Funding for the Armstrong interchange was secured from different federal, state, county and city sources. Funding for the other intersections has not been obtained, according to MnDOT.

Four months, four deaths

Like dozens of other pedestrians, 16-year-old Hannah Craft decided not to cross Hwy. 10 at the nearest intersection that had a traffic light, which would have been Fairoak Avenue in Anoka.

Instead, she was navigating across the busy highway near Verndale Avenue, where there is no traffic signal, stop sign or marked crosswalk.

The Ramsey teen showed up at her fast-food restaurant job on a weeknight in November 2012 only to find out she wasn't scheduled to work. Minutes later, as she headed home, she was struck and killed by a car on Hwy. 10.

Craft was the fourth person to die crossing the highway in a four-month period in 2012. Two of those deaths, including Craft's, occurred away from crosswalks. The second occurred in August 2012, when a 49-year-old Ramsey man was hit by two cars while trying to cross Hwy. 10 near Ramsey Boulevard.
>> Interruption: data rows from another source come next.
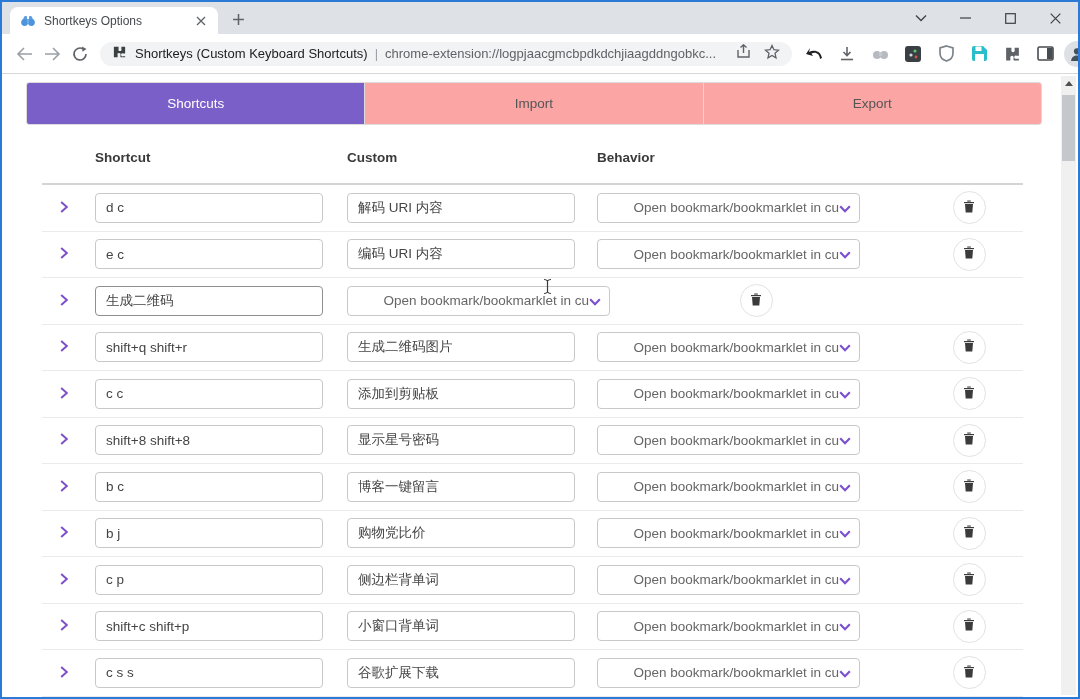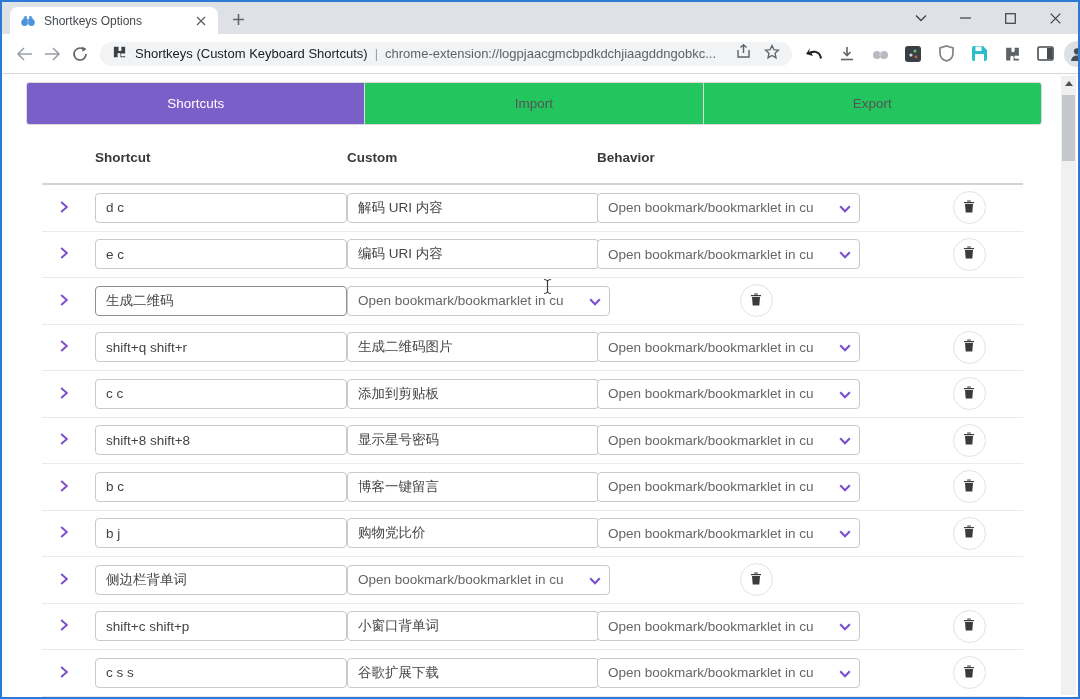--- a/index.html
+++ b/index.html
@@ -31,38 +31,38 @@
   .extrow { display:flex; align-items:center; gap:5px; margin-left:2px; }
   .extbtn { width:28px; height:28px; display:flex; align-items:center; justify-content:center; flex:none; }
   .avatar { width:26px; height:26px; border-radius:50%; background:#dde1e6; display:flex; align-items:center; justify-content:center; }
 
   
   .content { position:absolute; top:73px; left:0; right:0; bottom:0; background:#fff; overflow:hidden; }
 
   .segmented { display:flex; margin:7px 40px 0 24px; width:1016px; height:43px;
                border:1px solid #dcdcdc; border-radius:3px; overflow:hidden; }
   .seg { flex:1; display:flex; align-items:center; justify-content:center; font-size:13.5px;
-         color:#555; background:#22c55e; border-right:1px solid #dcdcdc; }
+         color:#555; background:#fca5a5; border-right:1px solid #dcdcdc; }
   .seg:last-child { border-right:none; }
   .seg.active { background:#7b5fc9; color:#fff; }
 
   .thead { display:grid; grid-template-columns:53px 252px 250px 318px 1fr;
            margin:25px 55px 0 40px; padding-bottom:18px; border-bottom:2px solid #d4d4d4; }
   .th { font-size:13.5px; font-weight:bold; color:#3a3a3a; }
 
   .rows { margin:0 55px 0 40px; }
   .row { display:grid; grid-template-columns:53px 252px 250px 318px 1fr; align-items:center;
          height:46.5px; border-bottom:1px solid #eaeaea; }
   .expander { display:flex; align-items:center; padding-left:18px; }
-  .txtinput { width:252px; height:30px; border:1px solid #c9c9c9; border-radius:4px; padding:0 10px;
+  .txtinput { width:228px; height:30px; border:1px solid #c9c9c9; border-radius:4px; padding:0 10px;
               font-size:13.5px; color:#444; font-family:inherit; background:#fff; outline:none; }
   .txtinput.focused { border-color:#8f8f8f; }
   .selectbox { width:263px; height:30px; border:1px solid #c9c9c9; border-radius:4px; background:#fff;
                display:flex; align-items:center; padding:0 8px 0 10px; }
-  .selectval { font-size:13.5px; color:#666; white-space:nowrap; overflow:hidden; flex:1; }
+  .selectval { font-size:13.5px; color:#666; white-space:nowrap; overflow:hidden; flex:1;text-align:right; }
   .delwrap { display:flex; justify-content:center; }
   .delbtn { width:33px; height:33px; border-radius:50%; border:1px solid #e2e2e2; background:#fff;
             display:flex; align-items:center; justify-content:center; }
 
   
   .scrollbar { position:absolute; top:74px; right:2px; bottom:2px; width:15px; background:#f0f0f0; }
   .sb-up { height:15px; display:flex; align-items:center; justify-content:center; }
   .sb-up-tri { width:0; height:0; border-left:4px solid transparent; border-right:4px solid transparent;
                border-bottom:5px solid #505050; }
   .sb-thumb { position:absolute; top:19px; left:1px; width:13px; height:66px; background:#c4c7cb; }
@@ -501,20 +501,21 @@
   </div>
 
   <div class="row">
     <div class="expander">
       <span>
         <svg width="8" height="12" viewBox="0 0 8 12">
                 <path d="M1.2 1 L6.8 6 L1.2 11" stroke="#7d4fc9" stroke-width="2" fill="none"></path>
               </svg>
       </span>
     </div>
+    <div><input class="txtinput" type="text" value="c p" style=""></div>
     <div><input class="txtinput" type="text" value="侧边栏背单词" style=""></div>
     <div>
       <div class="selectbox">
         <span class="selectval">Open bookmark/bookmarklet in cu</span>
         <span>
           <svg width="12" height="8" viewBox="0 0 12 8">
                   <path d="M1.2 1.2 L6 6.2 L10.8 1.2" stroke="#7a4fd0" stroke-width="2.1" fill="none"></path>
                 </svg>
         </span>
       </div>

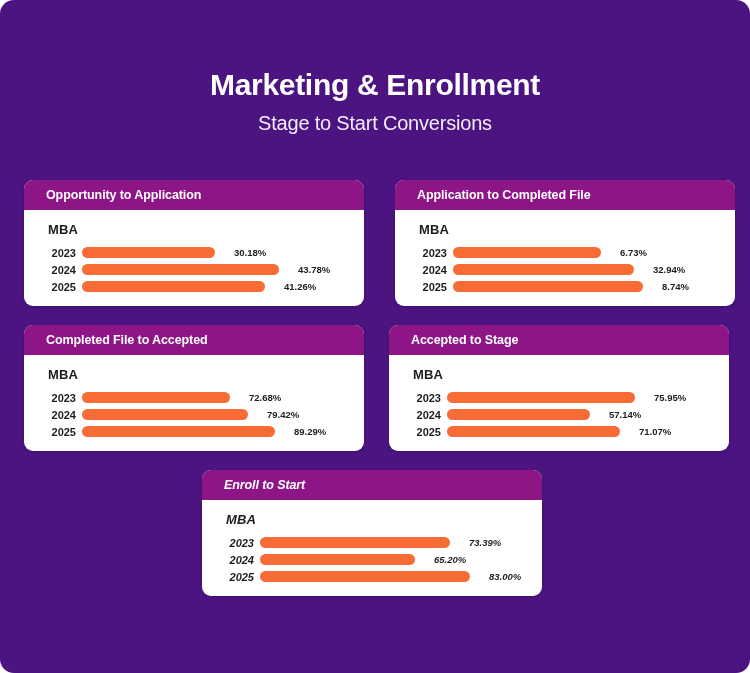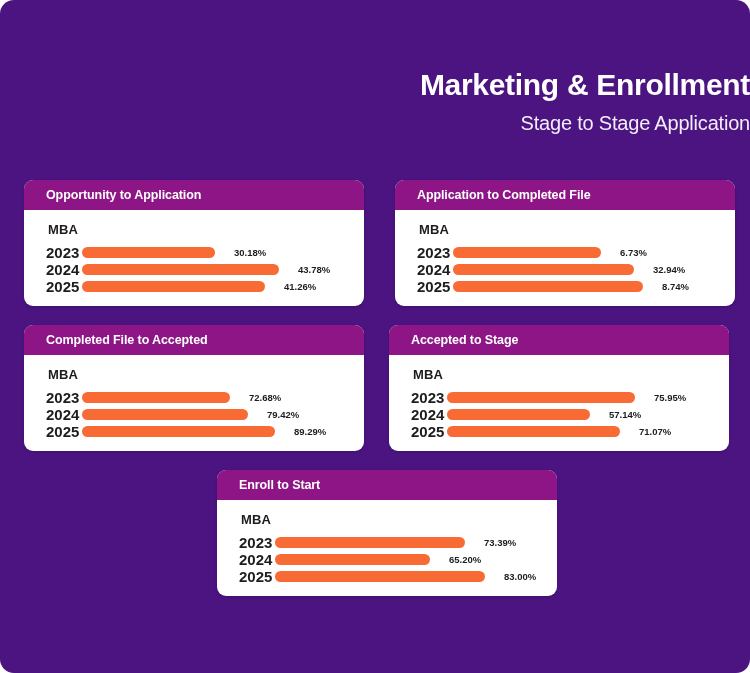--- a/index.html
+++ b/index.html
@@ -22,21 +22,21 @@
     background: #4b1480;
     border-radius: 14px;
     box-sizing: border-box;
     overflow: hidden;
   }
   .header-block {
     position: absolute;
     left: 0;
     top: 68px;
     width: 750px;
-    text-align: right;
+    text-align: center;
   }
   .main-title {
     margin: 0;
     font-size: 30px;
     font-weight: 700;
     color: #ffffff;
     letter-spacing: -0.3px;
     line-height: 1.1;
   }
   .sub-title {
@@ -60,21 +60,21 @@
     width: 340px;
     background: #ffffff;
     border-radius: 9px;
     overflow: hidden;
     box-shadow: 0 1px 3px rgba(0,0,0,0.18);
   }
   .card.c0 { left: 24px;  top: 180px; }
   .card.c1 { left: 395px; top: 180px; }
   .card.c2 { left: 24px;  top: 325px; }
   .card.c3 { left: 389px; top: 325px; }
-  .card.c4 { left: 217px; top: 470px; }
+  .card.c4 { left: 202px; top: 470px; font-style: italic; }
 
   .card-header {
     height: 30px;
     background: #8e1585;
     display: flex;
     align-items: center;
     padding: 0 0 0 22px;
     box-sizing: border-box;
   }
   .card-title {
@@ -98,21 +98,21 @@
   .row {
     display: flex;
     align-items: center;
     height: 13px;
     margin-bottom: 4px;
   }
   .row:last-child { margin-bottom: 0; }
   .year {
     width: 36px;
     text-align: right;
-    font-size: 15px;
+    font-size: 11px;
     font-weight: 700;
     color: #1d1d1d;
     padding-right: 6px;
     box-sizing: border-box;
     flex: 0 0 auto;
   }
   .bar {
     height: 11px;
     background: #f96b35;
     border-radius: 6px;
@@ -127,21 +127,21 @@
     flex: 0 0 auto;
   }
 </style>
 </head>
 <body>
 
 <div class="panel">
 
   <div class="header-block">
     <h1 class="main-title">Marketing &amp; Enrollment</h1>
-    <p class="sub-title">Stage to Stage Application</p>
+    <p class="sub-title">Stage to Start Conversions</p>
   </div>
 
   <div class="cards">
       <div class="card c0">
         <div class="card-header">
           <span class="card-title">Opportunity to Application</span>
         </div>
         <div class="card-body">
           <div class="series-name">MBA</div>
           <div class="rows">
A couple from San Antonio, Texas, died on a Saturday night in September 2012 when they were struck by a vehicle heading east on Hwy. 10 at Sunfish Lake Boulevard. One of the victims then was hit by another driver. The couple was in the crosswalk but crossing against a red light, heading back to the Comfort Suites hotel after dinner at Willy McCoys.

"It's a dark country road, but it's fast," one driver involved in the accident said. "So there's no time. … By the time something is lit up and there's lights, there's no time to stop."

Doug Fischer, Anoka County engineer, is well aware of the dangers. "We have a huge pedestrian problem in this corridor," he said.

The next project after the Armstrong Interchange will be to place a barrier in the middle of the highway, which would "force people to cross at Thurston and Fairoak where the signals are at instead of crossing in between the signals," Fischer said.

In the meantime, the area is a headache for the thousands of commuters who use it daily.

Missy Bettinger, a manager at Coborn's Superstore in Anoka, switched to back roads on her commute from Elk River.

Last October, Bettinger was worried that construction might cut into business, but she's found that many customers are also taking the same roads she's been using.

"Everyone is just dealing with it," she said. "But the construction is coming along. … It's looking like there's hope in sight. I can't wait until it's finished."